As Andrew Cohen notes, Scalia’s recent dissent in the California prison overcrowding case is classic Scalia. And, by this, I mean it’s an opinion with a lot of showy phrases used to assemble an argument that collapses on the slightest inspection. A couple points:
- Holding out the possibility of a stay to the order to reduce overcrowding was perfectly logical, since increasing prison capacity isn’t necessarily something can be done overnight. If California had a clear plan in place — such as starting prison construction that wasn’t due to be completed until next year — a stay would be appropriate. But California is not in fact doing any such thing. It’s not appropriate to grant a stay because California has just decided it’s too expensive to comply with the Bill of Rights.

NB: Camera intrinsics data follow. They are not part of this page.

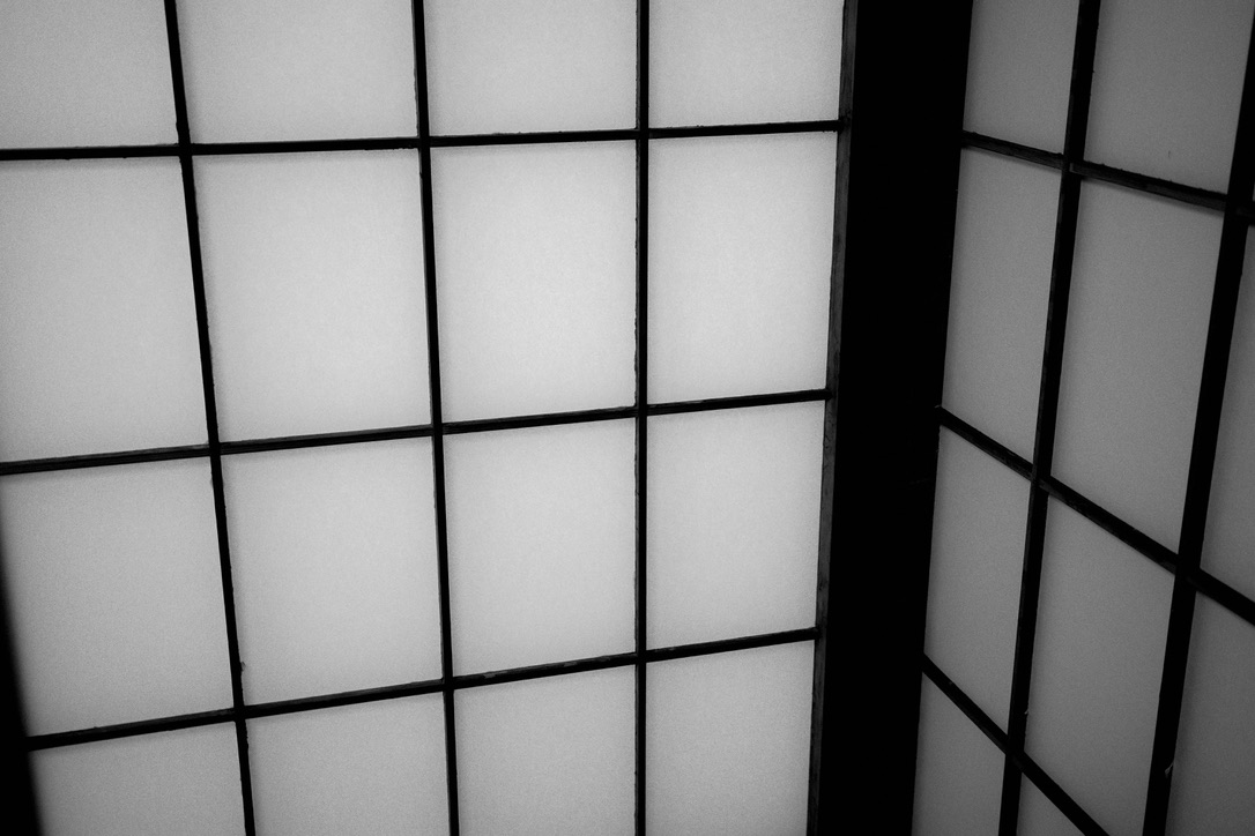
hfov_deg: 48.5
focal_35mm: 40
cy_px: 418
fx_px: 1394
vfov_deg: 33.4
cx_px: 628
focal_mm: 26
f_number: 2.8
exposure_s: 1/40
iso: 250
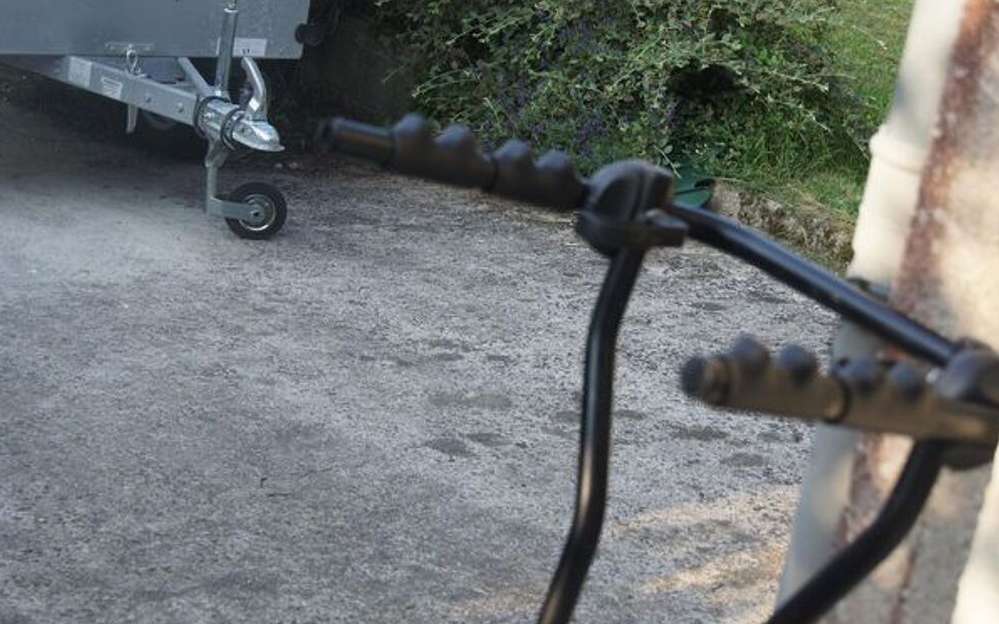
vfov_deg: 16.9
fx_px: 2096
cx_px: 500
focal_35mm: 77
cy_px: 311
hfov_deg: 26.8
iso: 100
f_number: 5.6
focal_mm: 50
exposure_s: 1/80
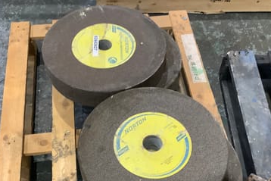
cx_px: 126
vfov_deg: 29.4
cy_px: 135
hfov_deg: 43.6
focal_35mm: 45
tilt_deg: -56.5
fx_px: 339
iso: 320
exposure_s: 1/50
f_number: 2.4
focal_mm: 3.3
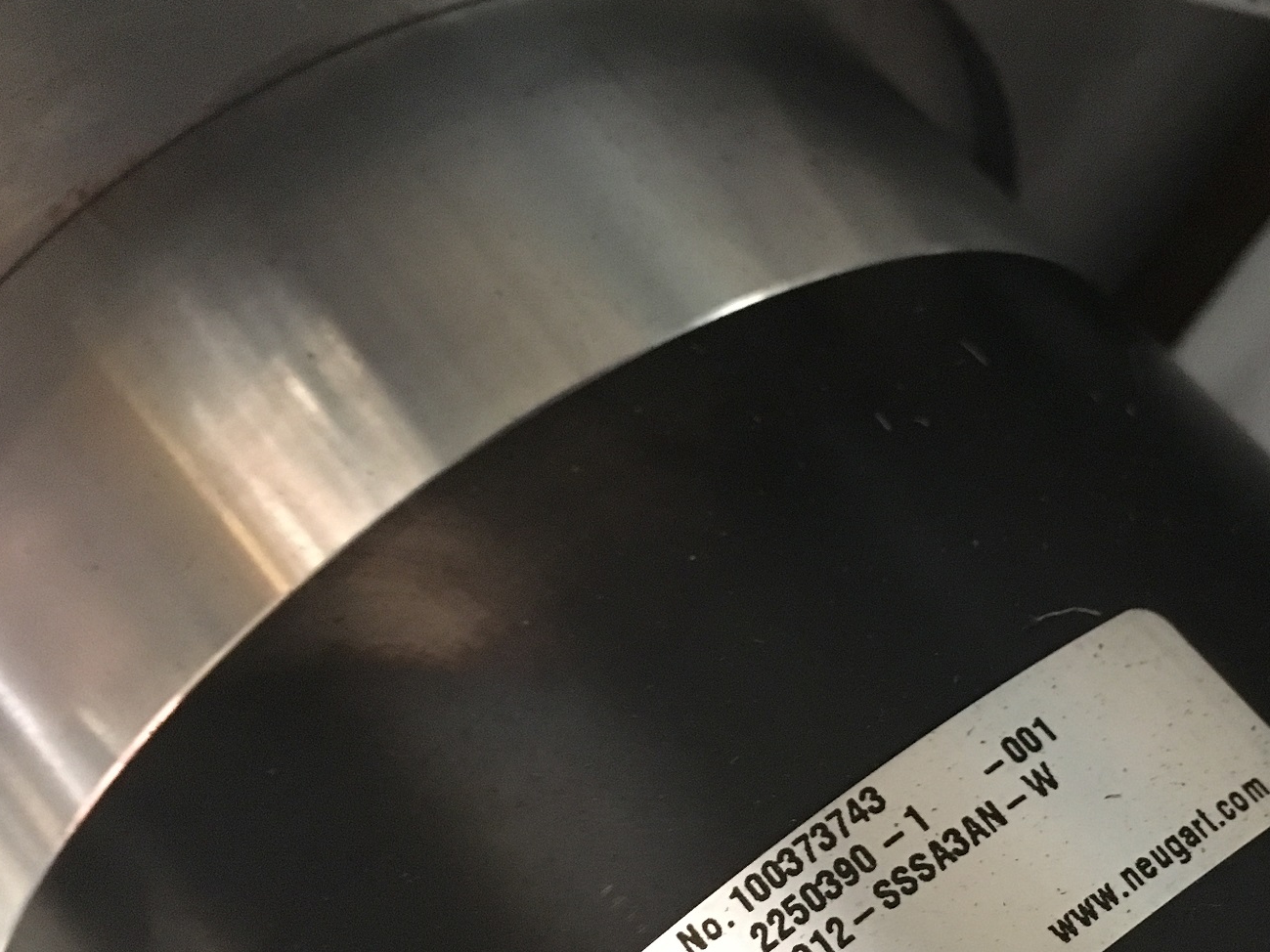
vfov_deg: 31.8
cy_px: 667
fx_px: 1651
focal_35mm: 45
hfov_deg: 41.6
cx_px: 833
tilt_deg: -34.1
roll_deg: -34.5
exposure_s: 1/17
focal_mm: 4.15
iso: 320
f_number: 2.2
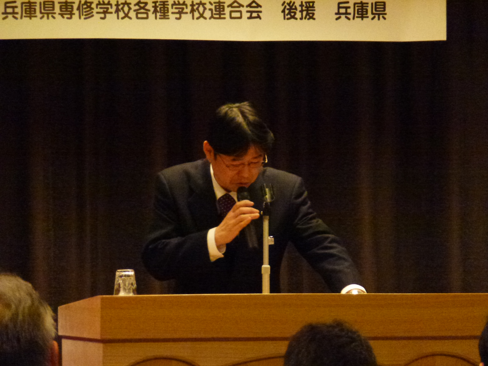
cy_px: 183
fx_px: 5413
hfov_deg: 5.2
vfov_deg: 3.9
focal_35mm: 384
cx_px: 244
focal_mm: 68.8
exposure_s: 1/30
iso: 1600
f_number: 5.9
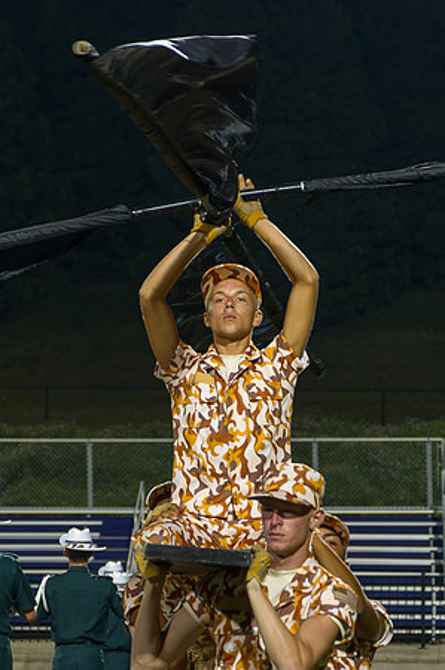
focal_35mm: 226
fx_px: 4192
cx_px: 203
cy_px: 422
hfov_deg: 6.1
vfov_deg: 9.1
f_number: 5.6
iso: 3600
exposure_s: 1/160
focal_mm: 110
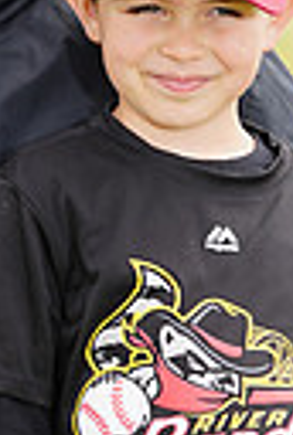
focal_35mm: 525
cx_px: -60
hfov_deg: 2.6
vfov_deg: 3.9
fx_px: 6375
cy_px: 489
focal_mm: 116
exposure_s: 1/250
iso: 100
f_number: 6.3
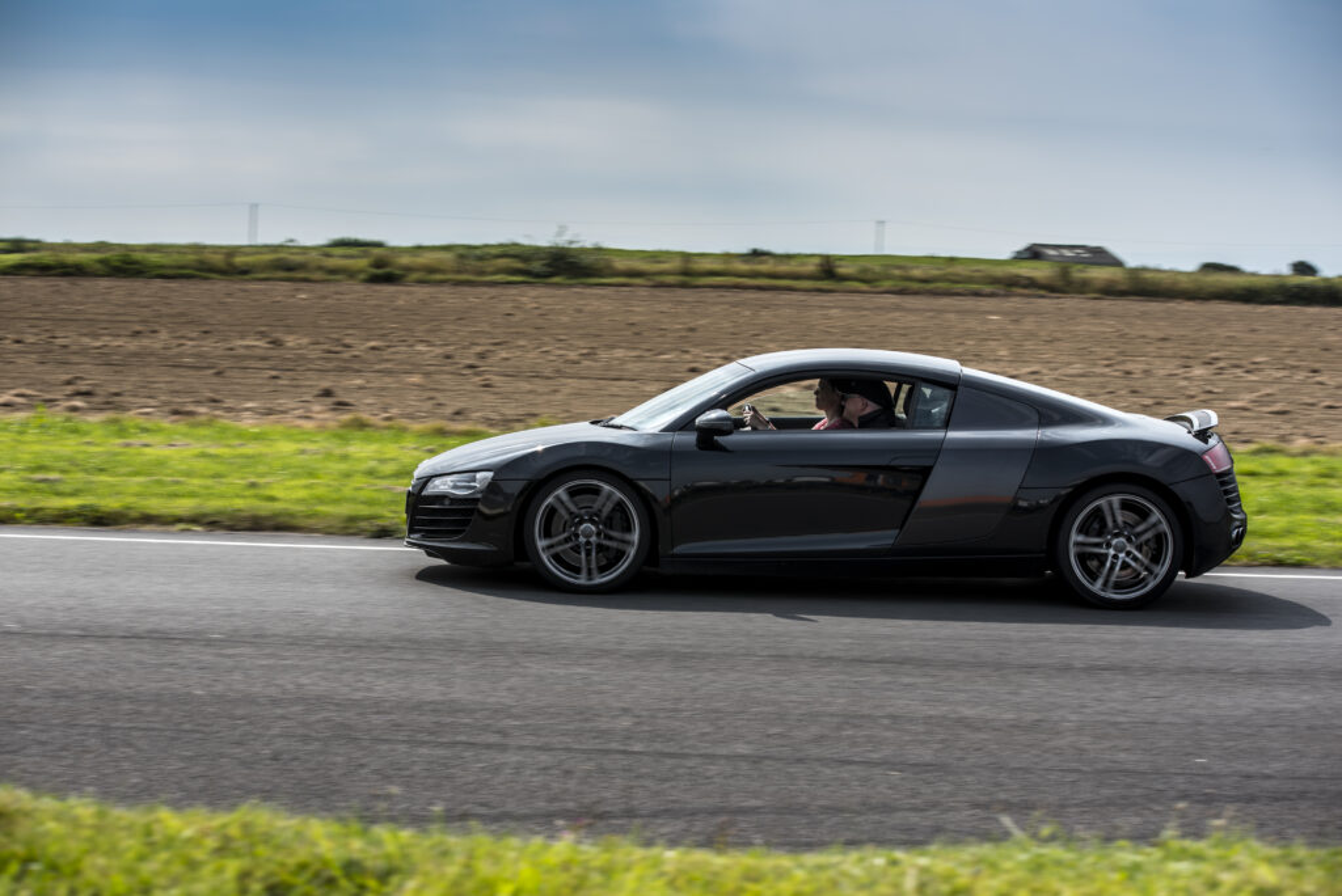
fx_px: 2611
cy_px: 448
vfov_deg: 19.5
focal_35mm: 70
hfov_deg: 28.8
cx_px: 671
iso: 100
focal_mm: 70
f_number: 7.1
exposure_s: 1/250
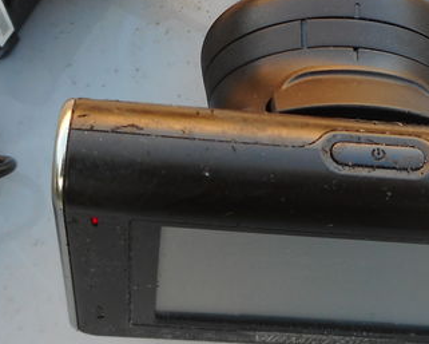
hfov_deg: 25.0
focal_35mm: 76
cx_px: 274
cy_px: 96
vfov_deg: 20.1
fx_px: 965
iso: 80
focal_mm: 4.5
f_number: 3.7
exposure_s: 1/40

- So this argument isn’t really about a stay; it’s an argument that the courts wrong to enforce the Eighth Amendment and compel the state of California to substantially reduce the appalling overcrowding in its prisons. And Scalia’s argument remains just as unpersuasive as it’s always been. It’s classic wealthy suburban Republicanism: we’re supposed to believe that every single prisoner who might be released under the court order poses a massive threat to public safety, but not so massive a threat that anybody should have to pay a dime in extra taxes or anything. Instead, the “solution” should just be the systematic violation of human rights. Well, to paraphrase what one overrated justice one said, the bluff has been called, and the tea party has nary a pair to lay on the table.